_ACTION ITEM:_ Every line with the string "down" must be copied from the entries below.

-- DATASET RECORDS follows --

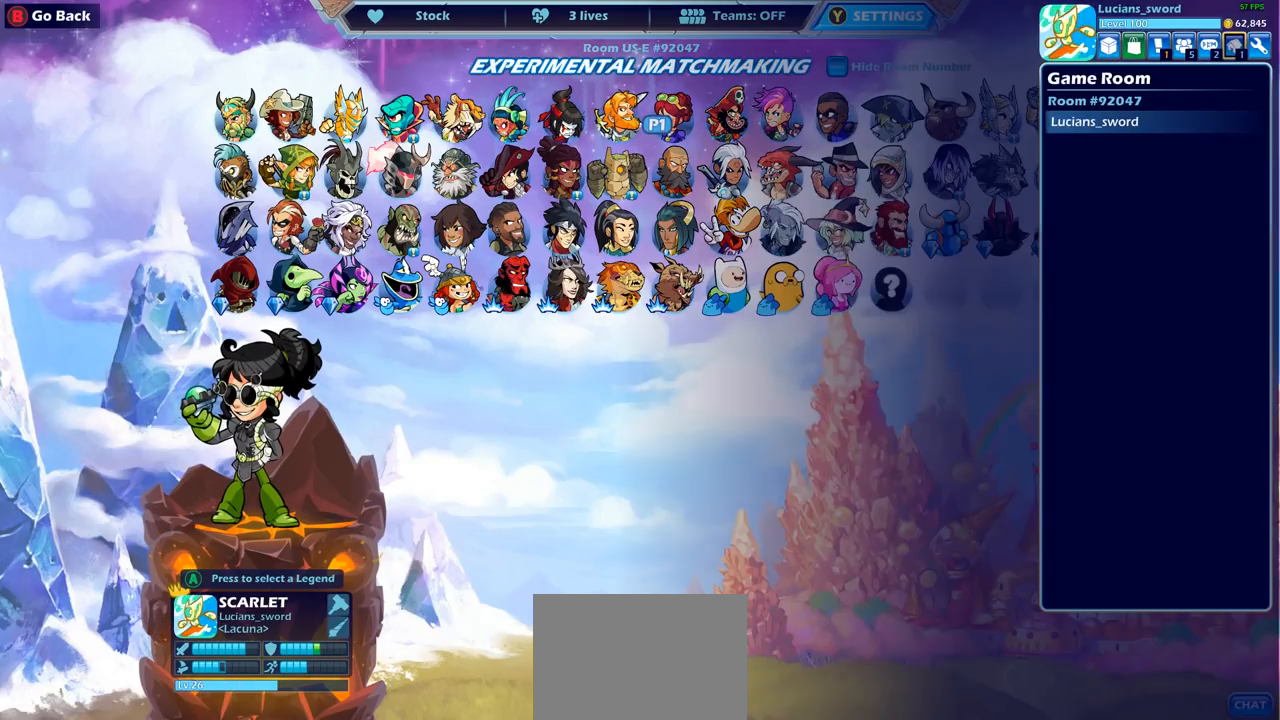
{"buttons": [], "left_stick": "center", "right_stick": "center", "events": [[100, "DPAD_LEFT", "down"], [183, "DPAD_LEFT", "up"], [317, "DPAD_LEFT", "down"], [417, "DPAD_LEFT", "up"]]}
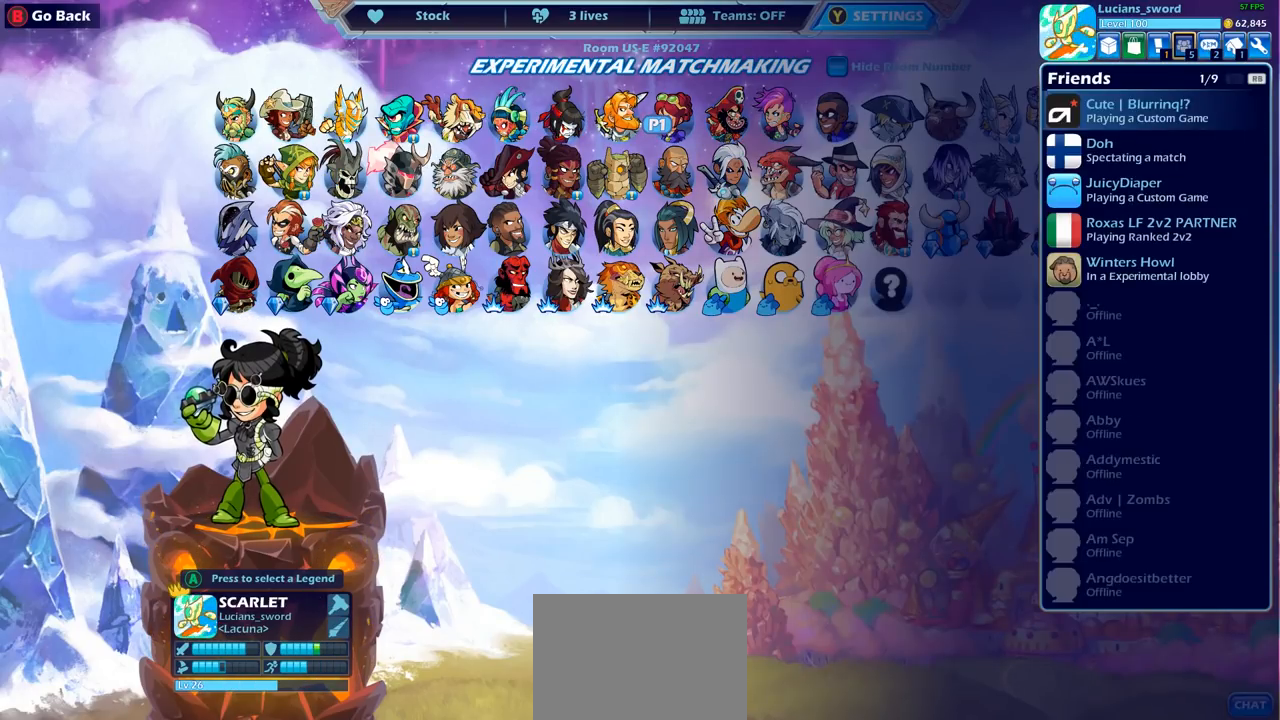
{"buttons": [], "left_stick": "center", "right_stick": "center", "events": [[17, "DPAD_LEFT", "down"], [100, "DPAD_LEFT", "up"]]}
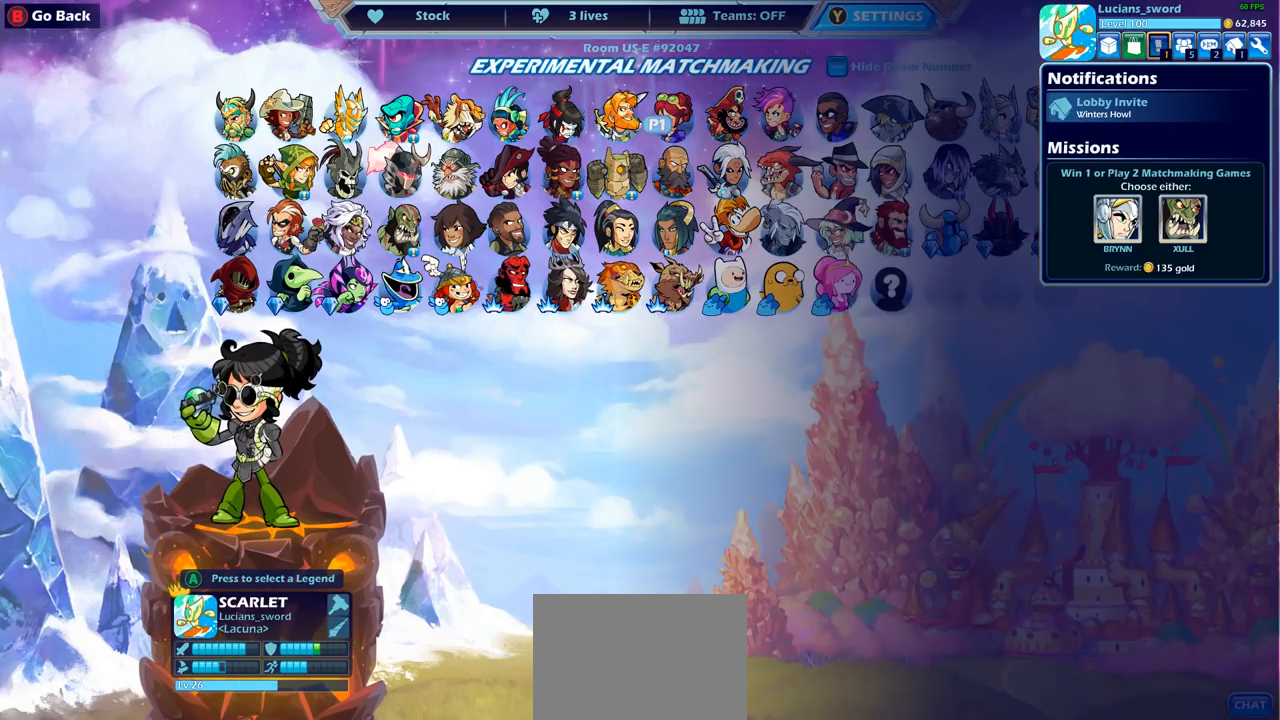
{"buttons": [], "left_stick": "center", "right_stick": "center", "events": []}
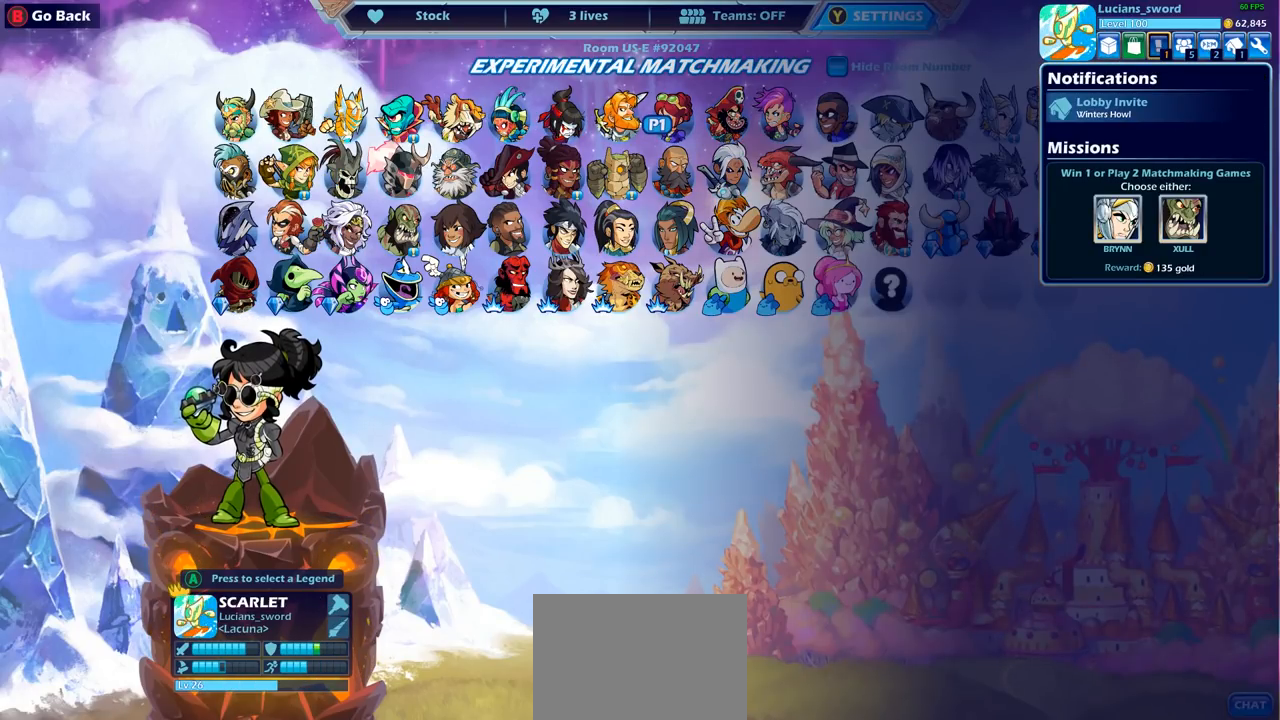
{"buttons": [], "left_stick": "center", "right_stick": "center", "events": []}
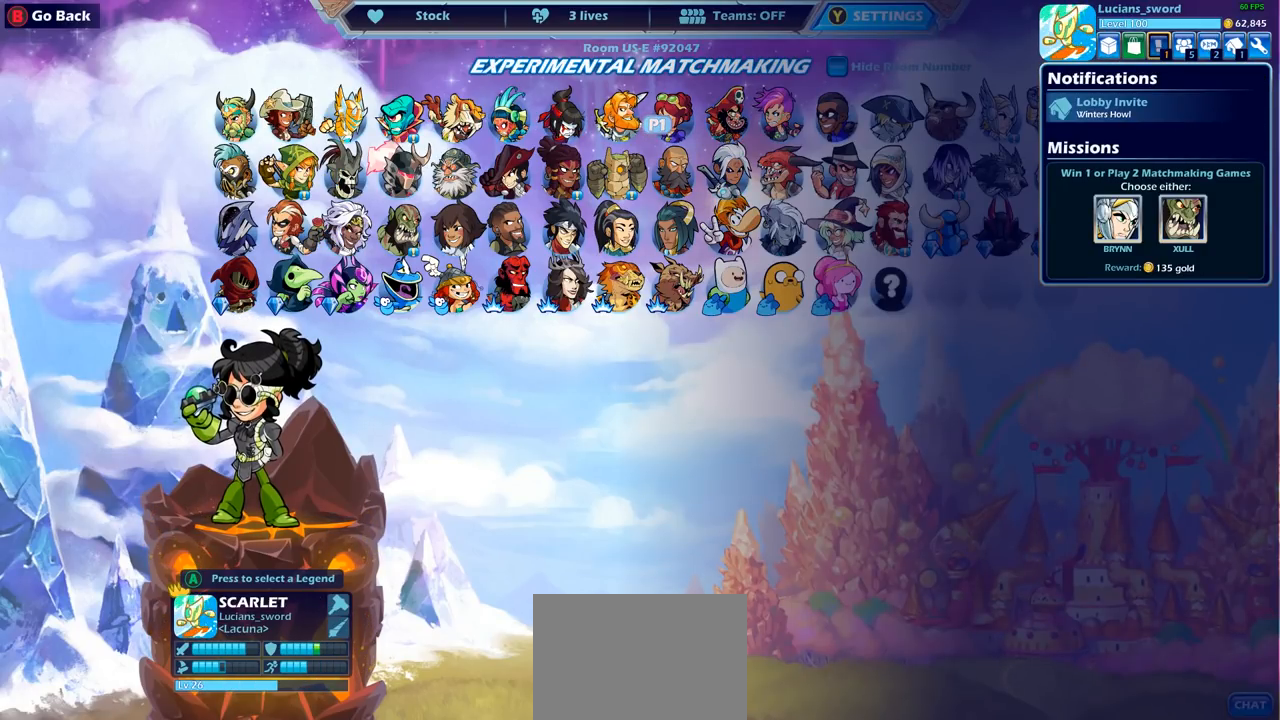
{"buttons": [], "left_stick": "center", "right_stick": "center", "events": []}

-- DATASET RECORDS concluded --

_RESULT OF THIS TASK:_
{"buttons": [], "left_stick": "center", "right_stick": "center", "events": [[100, "DPAD_LEFT", "down"], [183, "DPAD_LEFT", "up"], [317, "DPAD_LEFT", "down"], [417, "DPAD_LEFT", "up"]]}
{"buttons": [], "left_stick": "center", "right_stick": "center", "events": [[17, "DPAD_LEFT", "down"], [100, "DPAD_LEFT", "up"]]}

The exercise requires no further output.